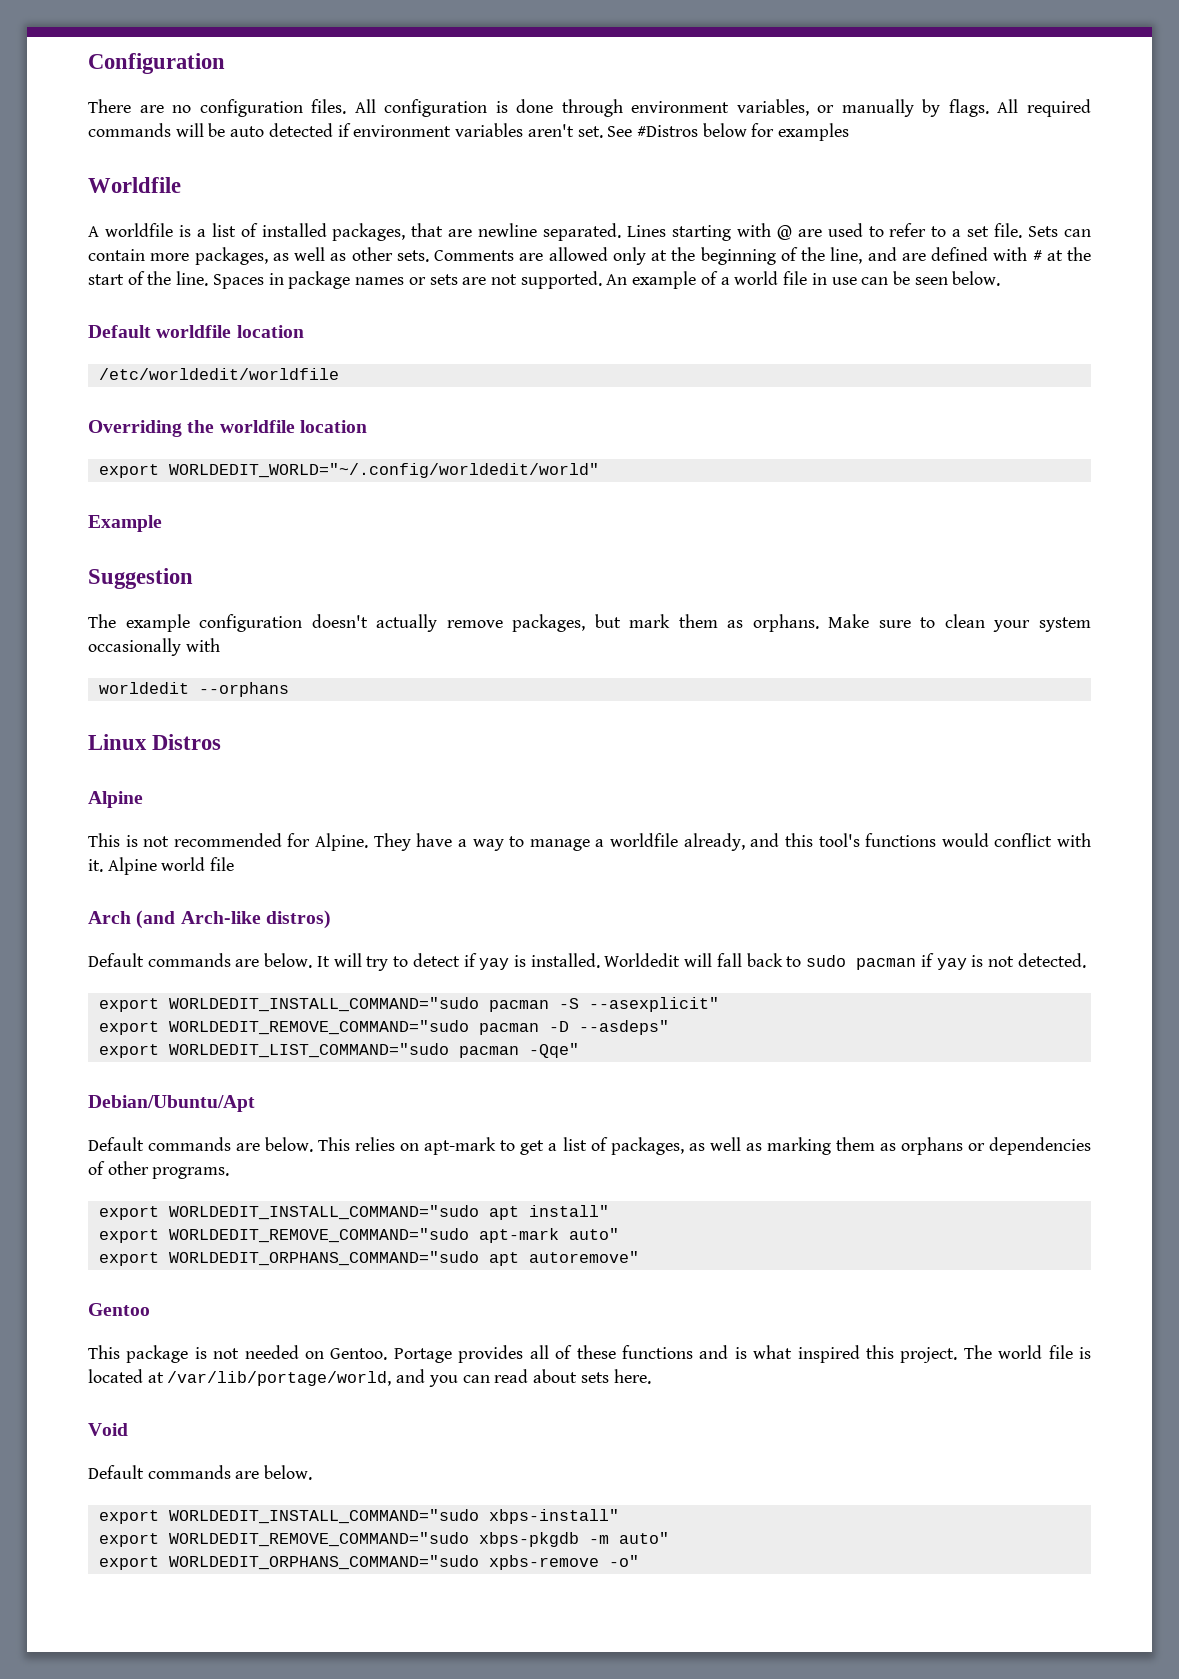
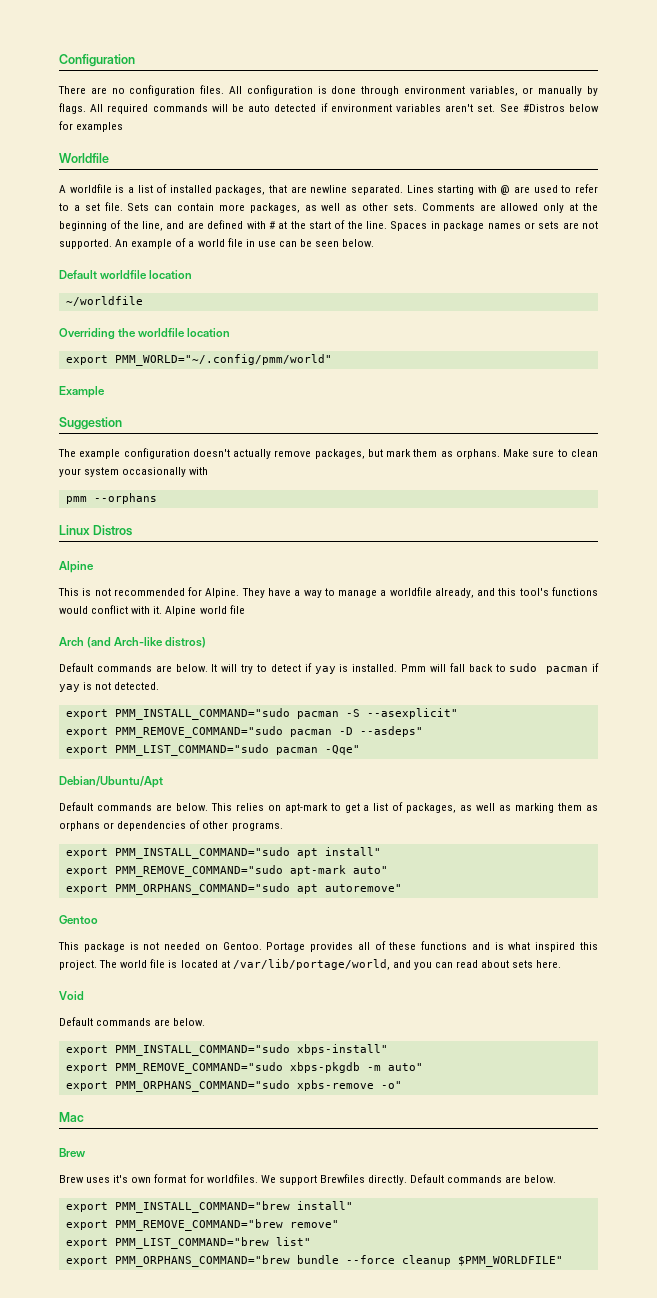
[98,368,339,380] /etc/worldedit/worldfile -> [65,296,143,306] ~/worldfile
[168,463,599,478] WORLDEDIT_WORLD="~/.config/worldedit/world" -> [114,354,332,366] PMM_WORLD="~/.config/pmm/world"
[98,682,189,694] worldedit -> [65,496,87,504] pmm
[604,953,681,967] Worldedit -> [401,664,427,672] Pmm
[168,997,479,1012] WORLDEDIT_INSTALL_COMMAND="sudo -> [114,708,290,720] PMM_INSTALL_COMMAND="sudo
[168,1020,469,1035] WORLDEDIT_REMOVE_COMMAND="sudo -> [114,726,283,738] PMM_REMOVE_COMMAND="sudo
[168,1043,449,1058] WORLDEDIT_LIST_COMMAND="sudo -> [114,744,269,756] PMM_LIST_COMMAND="sudo
[168,1205,479,1220] WORLDEDIT_INSTALL_COMMAND="sudo -> [114,847,290,859] PMM_INSTALL_COMMAND="sudo
[168,1228,469,1243] WORLDEDIT_REMOVE_COMMAND="sudo -> [114,865,283,877] PMM_REMOVE_COMMAND="sudo
[168,1251,479,1266] WORLDEDIT_ORPHANS_COMMAND="sudo -> [114,883,290,895] PMM_ORPHANS_COMMAND="sudo
[168,1509,479,1524] WORLDEDIT_INSTALL_COMMAND="sudo -> [114,1044,290,1056] PMM_INSTALL_COMMAND="sudo
[168,1532,469,1547] WORLDEDIT_REMOVE_COMMAND="sudo -> [114,1062,283,1074] PMM_REMOVE_COMMAND="sudo
[168,1555,479,1570] WORLDEDIT_ORPHANS_COMMAND="sudo -> [114,1080,290,1092] PMM_ORPHANS_COMMAND="sudo
(639, 1561) none -> [59,1112,84,1122] [59,1148,86,1157] [59,1174,557,1185] [65,1201,353,1213] [65,1219,339,1231] [65,1237,311,1249] [65,1255,563,1267] // Mac // Brew // Brew uses it's own format for worldfiles. We support Brewfiles directly. Default commands are below. // export PMM_INSTALL_COMMAND="brew install" // export PMM_REMOVE_COMMAND="brew remove" // export PMM_LIST_COMMAND="brew list" // export PMM_ORPHANS_COMMAND="brew bundle --force cleanup $PMM_WORLDFILE"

-*-*-

Your task
Leaving every picture aside, repeat the listing exactly.

Result of the exercise
[98,368,339,380] /etc/worldedit/worldfile -> [65,296,143,306] ~/worldfile
[168,463,599,478] WORLDEDIT_WORLD="~/.config/worldedit/world" -> [114,354,332,366] PMM_WORLD="~/.config/pmm/world"
[98,682,189,694] worldedit -> [65,496,87,504] pmm
[604,953,681,967] Worldedit -> [401,664,427,672] Pmm
[168,997,479,1012] WORLDEDIT_INSTALL_COMMAND="sudo -> [114,708,290,720] PMM_INSTALL_COMMAND="sudo
[168,1020,469,1035] WORLDEDIT_REMOVE_COMMAND="sudo -> [114,726,283,738] PMM_REMOVE_COMMAND="sudo
[168,1043,449,1058] WORLDEDIT_LIST_COMMAND="sudo -> [114,744,269,756] PMM_LIST_COMMAND="sudo
[168,1205,479,1220] WORLDEDIT_INSTALL_COMMAND="sudo -> [114,847,290,859] PMM_INSTALL_COMMAND="sudo
[168,1228,469,1243] WORLDEDIT_REMOVE_COMMAND="sudo -> [114,865,283,877] PMM_REMOVE_COMMAND="sudo
[168,1251,479,1266] WORLDEDIT_ORPHANS_COMMAND="sudo -> [114,883,290,895] PMM_ORPHANS_COMMAND="sudo
[168,1509,479,1524] WORLDEDIT_INSTALL_COMMAND="sudo -> [114,1044,290,1056] PMM_INSTALL_COMMAND="sudo
[168,1532,469,1547] WORLDEDIT_REMOVE_COMMAND="sudo -> [114,1062,283,1074] PMM_REMOVE_COMMAND="sudo
[168,1555,479,1570] WORLDEDIT_ORPHANS_COMMAND="sudo -> [114,1080,290,1092] PMM_ORPHANS_COMMAND="sudo
(639, 1561) none -> [59,1112,84,1122] [59,1148,86,1157] [59,1174,557,1185] [65,1201,353,1213] [65,1219,339,1231] [65,1237,311,1249] [65,1255,563,1267] // Mac // Brew // Brew uses it's own format for worldfiles. We support Brewfiles directly. Default commands are below. // export PMM_INSTALL_COMMAND="brew install" // export PMM_REMOVE_COMMAND="brew remove" // export PMM_LIST_COMMAND="brew list" // export PMM_ORPHANS_COMMAND="brew bundle --force cleanup $PMM_WORLDFILE"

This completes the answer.